The global gas industry continued to grow strongly in 2019, reaching new landmarks on consumption and international trade as prices have seen historic lows thanks to abundant supply, supporting the competitiveness of gas, according to the latest report of the International Gas Union (IGU) on Friday.
The report noted that Covid-19 is causing significant uncertainty in the global economy and the gas sector, but technological innovation and policy support can help the industry to bounce back strongly.
According to the IGU, cost-competitiveness is enabling new demand and recent low gas prices around key global hubs, in part due to the pandemic, have garnered much attention.
"However, rising supply and affordable prices were already enabling record gas demand in 2019 in key growth markets like China. LNG imports also hit record highs in Europe, supported by increasing carbon prices. A significant part of the growth came from coal-to-gas switching in major markets like the US and China," it said.

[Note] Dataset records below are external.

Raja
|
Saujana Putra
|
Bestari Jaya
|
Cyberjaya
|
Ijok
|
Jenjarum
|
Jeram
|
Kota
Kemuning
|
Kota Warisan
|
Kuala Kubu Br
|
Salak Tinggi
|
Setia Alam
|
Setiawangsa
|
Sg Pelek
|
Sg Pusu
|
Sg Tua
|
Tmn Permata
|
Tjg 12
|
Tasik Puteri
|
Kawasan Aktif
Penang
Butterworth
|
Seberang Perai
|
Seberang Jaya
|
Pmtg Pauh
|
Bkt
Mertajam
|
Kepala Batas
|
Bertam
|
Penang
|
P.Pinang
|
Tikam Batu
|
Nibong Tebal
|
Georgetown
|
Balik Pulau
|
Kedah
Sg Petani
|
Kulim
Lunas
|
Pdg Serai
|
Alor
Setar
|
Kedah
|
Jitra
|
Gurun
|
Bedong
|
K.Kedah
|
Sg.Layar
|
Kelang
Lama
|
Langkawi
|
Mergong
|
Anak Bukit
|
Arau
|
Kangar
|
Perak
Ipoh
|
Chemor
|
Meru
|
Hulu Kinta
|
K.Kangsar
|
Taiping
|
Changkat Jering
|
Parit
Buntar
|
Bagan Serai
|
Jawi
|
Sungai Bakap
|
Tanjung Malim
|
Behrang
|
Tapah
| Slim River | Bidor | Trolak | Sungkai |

- Security of supply increasing
IGU said that important new pipeline routes from Russia to China and Europe were commissioned in 2019, and new takeaway capacity has been built in the critical supply region of the Permian Basin in the US.
A record number of LNG export projects were approved last year. Once commissioned, these will deliver close to 97 billion cubic meters per year of new LNG supply to the market, the union said.
"Future supply growth is expected to be led by the Middle East, but the US, Russia and Iran are expected to remain the top-producing countries in the medium and long term. China has
seen domestic supply rise by a third in the last five years, and could double its production by 2040. Propelled by growth on the supply side, new LNG import terminals are being built in markets like Southeast Asia to ensure gas delivery to the power and industrial sectors, as domestic supply wanes."
IGU noted that as countries and regions pursue a low-carbon transition, technologies such as biomethane, hydrogen and gas with carbon capture could play an important role, serving to decarbonize sectors of the economy that are currently seen as 'hard to abate', and providing opportunities for long-term growth for the gas industry.
- Hydrogen in the market
The current level of excitement around hydrogen presents an opportunity, according to the union.
Hydrogen is starting to garner policy support and, with enough investment, could abate up to 37% of energy related greenhouse gas emissions, according to the BloombergNEF estimates.
"While clean hydrogen is not yet cost-competitive in many applications, delivered costs could reach around $2/kg in 2030, and $1/kg in 2050, opening up possibilities in a
variety of applications," it said.
It added that for hydrogen to achieve its potential, not only will strong policy action be needed to drive scale, but there will also be a significant need for infrastructure investment.
"Large-scale hydrogen networks will be necessary to connect high-quality production and storage resources to users, which can help lower supply costs, increase security, enable competitive markets and facilitate international trade," IGU underlined.